Good point. The profile view looked great. I could see the asymmetrical angle when looking at the tip from the spine. I'll try to take more pics tomorrow.
 
I suspect there is some hand work that goes into Bark River knives, as opposed to CNC-machined knives (mostly folders). I used a Dremel to even out the swedge on my Marbles Fieldcraft and also to smooth a couple of quite minor grooves on the upper part of the blade of a Marbles Campcraft -- both in 52100, made when Mike Stewart was there. I didn't consider them flaws -- in fact, I like evidence of hand work. I've used both those knives hard over the years and if anything they've gained more character.
 
I realize that he sharpened it, but at first I was assuming he was showing us pics of the blades before he had actually done anything to them, which would have been more useful in considering his critique.
Hmm... he said he sharpened it and put scratches on the blade. Posted pics of a clearly sharpened blade with scratches. Seems pretty clear to me.

I do gree though that a before sharpening pic would have been better. Further, a before sharpening return of that lemon of a blade would have been best.
 
Further, a before sharpening return of that lemon of a blade would have been best.

_Things to do_.
a: List every name of a brand, product, or person that appears in the knife discussion.
b: Write a continuation of the knife discussion, starting right after its final line.
The records that follow have no connection to the knife discussion.

_Dataset entries_.
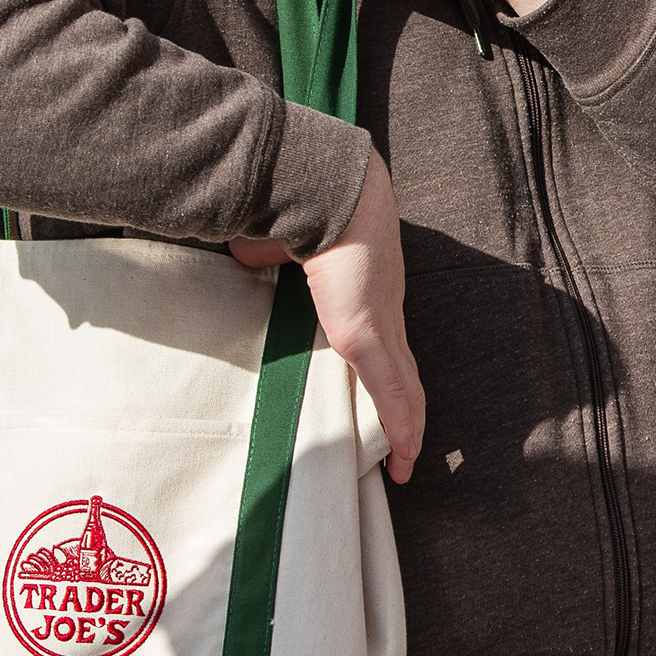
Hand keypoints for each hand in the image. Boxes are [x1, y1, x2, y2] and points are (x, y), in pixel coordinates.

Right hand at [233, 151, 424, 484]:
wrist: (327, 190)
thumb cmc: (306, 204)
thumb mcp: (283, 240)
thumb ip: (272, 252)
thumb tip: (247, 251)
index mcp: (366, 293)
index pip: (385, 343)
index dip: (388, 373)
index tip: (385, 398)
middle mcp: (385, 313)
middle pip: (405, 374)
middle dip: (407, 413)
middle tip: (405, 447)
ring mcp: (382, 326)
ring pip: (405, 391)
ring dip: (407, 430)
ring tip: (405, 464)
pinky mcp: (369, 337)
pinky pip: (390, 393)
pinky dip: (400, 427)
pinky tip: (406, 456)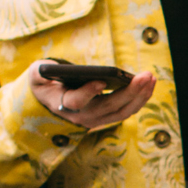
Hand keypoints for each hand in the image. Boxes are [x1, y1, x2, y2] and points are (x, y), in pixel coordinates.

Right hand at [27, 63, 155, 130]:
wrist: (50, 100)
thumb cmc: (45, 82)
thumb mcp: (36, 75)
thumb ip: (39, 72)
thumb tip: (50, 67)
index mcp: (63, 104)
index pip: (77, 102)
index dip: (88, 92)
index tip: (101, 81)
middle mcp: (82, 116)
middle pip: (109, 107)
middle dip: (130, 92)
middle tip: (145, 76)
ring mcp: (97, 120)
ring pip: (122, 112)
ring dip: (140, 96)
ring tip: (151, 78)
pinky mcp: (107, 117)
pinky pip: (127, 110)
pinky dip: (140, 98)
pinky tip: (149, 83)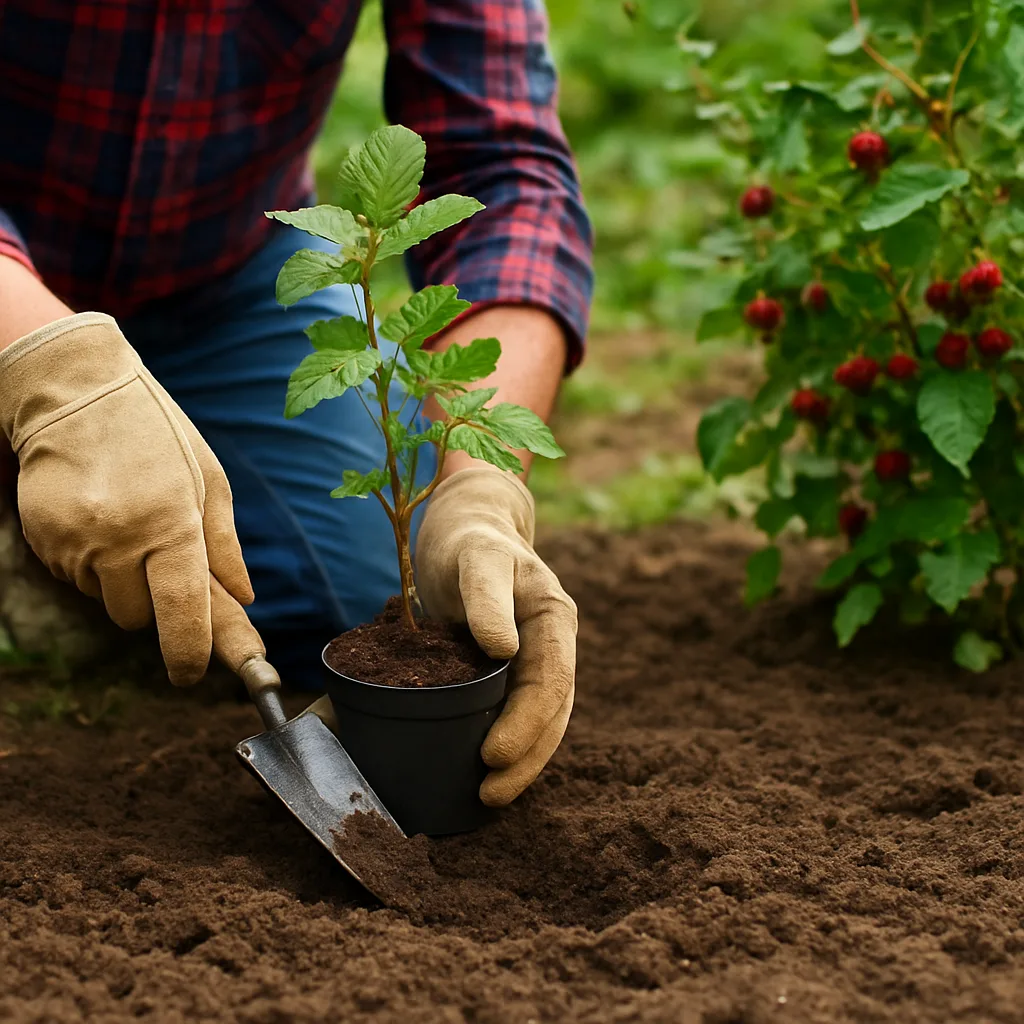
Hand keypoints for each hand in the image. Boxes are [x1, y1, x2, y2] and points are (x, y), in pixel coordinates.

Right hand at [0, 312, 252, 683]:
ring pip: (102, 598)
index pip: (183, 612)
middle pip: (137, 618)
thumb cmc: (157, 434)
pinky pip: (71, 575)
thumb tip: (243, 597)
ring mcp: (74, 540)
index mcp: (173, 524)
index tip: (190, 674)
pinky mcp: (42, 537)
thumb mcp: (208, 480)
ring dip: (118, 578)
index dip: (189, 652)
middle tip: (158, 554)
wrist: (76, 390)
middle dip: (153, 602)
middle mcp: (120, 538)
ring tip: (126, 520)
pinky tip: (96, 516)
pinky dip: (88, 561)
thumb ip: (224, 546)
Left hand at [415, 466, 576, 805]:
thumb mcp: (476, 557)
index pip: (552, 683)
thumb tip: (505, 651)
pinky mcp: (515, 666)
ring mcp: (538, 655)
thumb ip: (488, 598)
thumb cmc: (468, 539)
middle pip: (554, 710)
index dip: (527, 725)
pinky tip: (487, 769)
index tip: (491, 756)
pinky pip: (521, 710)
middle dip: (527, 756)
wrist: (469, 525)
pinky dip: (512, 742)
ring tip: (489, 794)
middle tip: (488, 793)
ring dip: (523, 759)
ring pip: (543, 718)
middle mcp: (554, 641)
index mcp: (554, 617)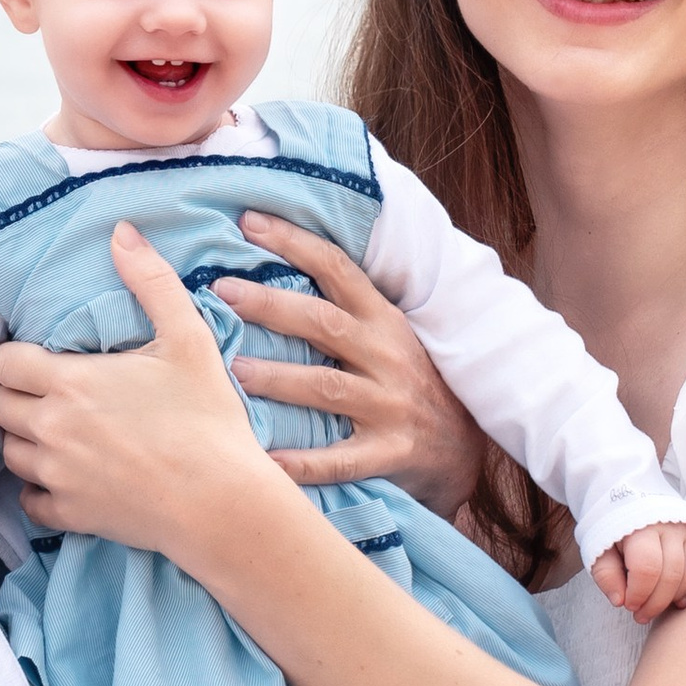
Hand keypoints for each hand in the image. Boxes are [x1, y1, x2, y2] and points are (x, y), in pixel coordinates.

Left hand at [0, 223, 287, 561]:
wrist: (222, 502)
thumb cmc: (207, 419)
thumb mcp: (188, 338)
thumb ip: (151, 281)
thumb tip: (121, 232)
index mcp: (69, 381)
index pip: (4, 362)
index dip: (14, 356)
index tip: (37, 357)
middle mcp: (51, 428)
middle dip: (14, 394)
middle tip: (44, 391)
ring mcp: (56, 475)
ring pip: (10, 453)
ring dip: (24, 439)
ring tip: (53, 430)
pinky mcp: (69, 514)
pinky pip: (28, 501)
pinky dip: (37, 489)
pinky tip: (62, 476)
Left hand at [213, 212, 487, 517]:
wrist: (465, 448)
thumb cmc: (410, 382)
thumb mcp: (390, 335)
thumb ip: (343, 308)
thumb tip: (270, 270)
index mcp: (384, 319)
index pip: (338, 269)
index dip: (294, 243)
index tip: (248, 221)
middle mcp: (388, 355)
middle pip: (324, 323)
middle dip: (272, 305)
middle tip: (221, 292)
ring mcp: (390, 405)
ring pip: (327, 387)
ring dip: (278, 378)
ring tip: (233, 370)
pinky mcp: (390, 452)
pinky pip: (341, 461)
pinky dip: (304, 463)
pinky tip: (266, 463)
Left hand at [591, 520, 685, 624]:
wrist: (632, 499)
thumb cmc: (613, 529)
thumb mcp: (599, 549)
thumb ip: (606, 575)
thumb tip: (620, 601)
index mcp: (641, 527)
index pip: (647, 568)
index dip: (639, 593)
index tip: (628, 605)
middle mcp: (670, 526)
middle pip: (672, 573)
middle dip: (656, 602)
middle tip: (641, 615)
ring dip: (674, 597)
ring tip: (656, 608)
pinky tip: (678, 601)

...

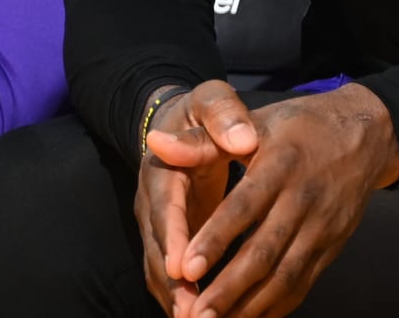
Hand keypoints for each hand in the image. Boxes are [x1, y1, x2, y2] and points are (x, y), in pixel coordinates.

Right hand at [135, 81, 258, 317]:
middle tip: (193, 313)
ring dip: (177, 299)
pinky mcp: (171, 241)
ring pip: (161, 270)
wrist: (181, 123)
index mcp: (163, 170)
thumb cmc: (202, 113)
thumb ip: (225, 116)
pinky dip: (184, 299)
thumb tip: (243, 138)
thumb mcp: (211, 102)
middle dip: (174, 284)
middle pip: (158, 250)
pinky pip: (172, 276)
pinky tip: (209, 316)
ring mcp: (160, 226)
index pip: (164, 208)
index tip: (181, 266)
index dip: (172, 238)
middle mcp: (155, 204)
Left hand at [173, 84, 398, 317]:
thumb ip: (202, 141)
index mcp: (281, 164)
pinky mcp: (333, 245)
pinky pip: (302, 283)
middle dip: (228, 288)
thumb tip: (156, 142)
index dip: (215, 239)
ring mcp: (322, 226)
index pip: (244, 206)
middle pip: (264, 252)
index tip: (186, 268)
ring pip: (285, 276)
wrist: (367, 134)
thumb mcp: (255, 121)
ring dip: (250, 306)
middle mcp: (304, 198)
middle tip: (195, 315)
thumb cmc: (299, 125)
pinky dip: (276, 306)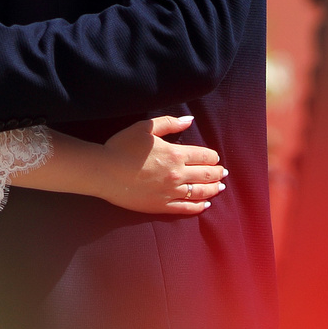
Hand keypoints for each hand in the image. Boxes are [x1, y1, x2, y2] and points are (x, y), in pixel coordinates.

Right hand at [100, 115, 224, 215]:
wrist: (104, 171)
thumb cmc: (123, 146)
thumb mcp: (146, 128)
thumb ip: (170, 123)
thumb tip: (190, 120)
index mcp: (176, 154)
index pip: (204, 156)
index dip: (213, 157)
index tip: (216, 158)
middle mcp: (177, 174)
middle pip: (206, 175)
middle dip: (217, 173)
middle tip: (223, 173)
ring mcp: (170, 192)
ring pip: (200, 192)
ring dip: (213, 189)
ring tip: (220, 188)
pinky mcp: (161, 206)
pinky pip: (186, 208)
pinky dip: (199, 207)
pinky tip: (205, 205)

_Exercise responses_.
a: Bark River, Dremel, Marbles Fieldcraft, Marbles Campcraft, Mike Stewart

b:
I liked the handles, liners and pins too much to return it. I figured I could put a decent edge that I could easily maintain and send it off to get buffed or even reprofiled from the top of the bevel down.
 
Why is there a secondary bevel at all on that Bravo? It's supposed to be a fully convexed primary bevel with no secondary whatsoever. My Bravo-1 carves shockingly well for a knife of that thickness, and my Bushcraft scout with the same grind just thinner is probably the best carving knife I own.
 
I don't believe the scratches on your blade are a result of the blade being that much thicker behind the edge, I think it has more to do with your technique with the sharpening system. IF the blade was too thick in those areas, you would have been removing more metal to get to the edge at all, and your edge looks much smoother than where the scratches are. If I had to guess, the extra scratches are from you wiping your blade between passes, and if so, you most likely wiped it with metal particles from previous wipes, in effect, sanding the blade with it's own metal (or if new diamonds were used, possibly diamond particles) Either way, there are both haters and fanboys out there for this company, so getting a straight forward answer to your question is difficult at best.
 
BRK and Mike Stewart suck - decades long history of criminal, immoral and unethical acts of the owner, and a disproportionate amount of quality and defect issues with his knives.

Suggest you do some reading/searching on this forum.
Second that. He already owns a brk and a survive knife he could get a strider and complete the trifecta of knives by notorious characters

Oops read the rest of the thread. Yes it is normal for these knives. Consider more research in the future.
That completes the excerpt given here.